For purposes of calculating the achievement of performance targets for our long-term equity
incentive grants prior to March 2012, ‘‘EBITDA’’ means earnings before interest, taxes, depreciation
and amortization plus transaction, management and/or similar fees paid to KKR and/or its affiliates. In
addition, the Board is required to fairly and appropriately adjust the calculation of EBITDA to reflect,
to the extent not contemplated in our financial plan, the following: acquisitions, divestitures, any
change required by generally accepted accounting principles (‘‘GAAP’’) relating to share-based
compensation or for other changes in GAAP promulgated by accounting standard setters that, in each
case, the Board in good faith determines require adjustment to the EBITDA performance metric we
use for our long-term equity incentive program. Adjustments to EBITDA for purposes of calculating
performance targets for our long-term equity incentive program may not in all circumstances be
identical to adjustments to EBITDA for other purposes, including the covenants contained in our
principal financial agreements. Accordingly, comparability of such measures is limited.
All performance-based options and 80% of the time-based options granted to the named
executive officers prior to 2012, except for those granted to Mr. Vasos, are vested. We have surpassed
the cumulative adjusted EBITDA performance targets through fiscal 2011, and we anticipate surpassing
the cumulative adjusted EBITDA performance target through fiscal 2012, for Mr. Vasos’ options.
Over the last two years, the Committee has worked with its consultant and management to
develop a new long-term equity incentive structure that is more in line with typical public company
equity structures. The new structure was finalized and implemented in March 2012. Under the new
program, each of the named executive officers (other than Ms. Guion) received a grant of time-based
stock options and a grant of performance share units. The combination of time and performance-based
vesting criteria is designed to compensate executives for long-term commitment to us, while motivating
sustained increases in our shareholder value and financial performance.

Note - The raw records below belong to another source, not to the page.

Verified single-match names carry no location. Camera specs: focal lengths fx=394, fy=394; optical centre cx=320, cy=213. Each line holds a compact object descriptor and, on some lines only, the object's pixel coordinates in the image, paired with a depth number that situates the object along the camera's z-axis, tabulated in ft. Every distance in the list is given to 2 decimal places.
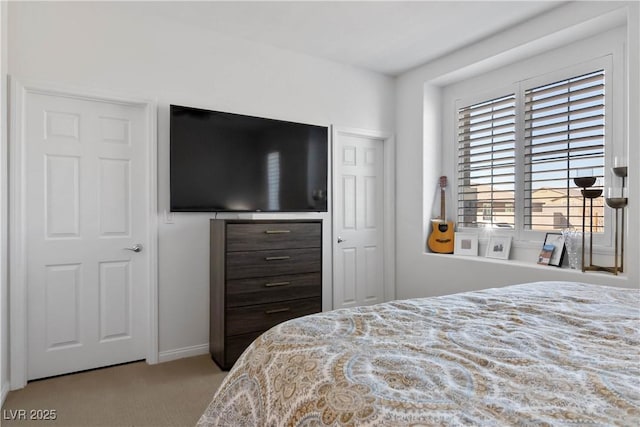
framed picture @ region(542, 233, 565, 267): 9.75
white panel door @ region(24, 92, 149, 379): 8.60
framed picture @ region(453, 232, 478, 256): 12.02
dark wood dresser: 9.25
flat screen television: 9.75
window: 9.67
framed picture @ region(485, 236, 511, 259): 11.19
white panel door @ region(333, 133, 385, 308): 12.78
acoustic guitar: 12.57
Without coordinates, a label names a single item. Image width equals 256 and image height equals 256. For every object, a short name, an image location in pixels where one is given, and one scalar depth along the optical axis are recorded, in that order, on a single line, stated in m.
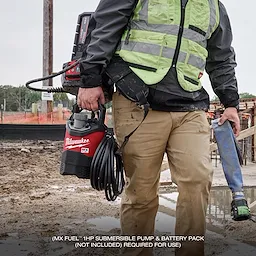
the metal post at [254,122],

Consistent with our compensation philosophy and objectives, the Committee believes that the
value of the long-term equity awards should approximate the median values of our competitive market.
As a result, the value of the long-term incentive awards was determined based on the long-term equity
target values of our 2012 market comparator group. The market value for each named executive
officer’s position other than the CEO was blended to establish a single long-term incentive value on
which awards are based for all named executive officers other than the CEO. This blending practice is
similar to that which we used in establishing the short-term cash incentive where the targets for each of
the named executive officers’ positions (other than the CEO) are also the same.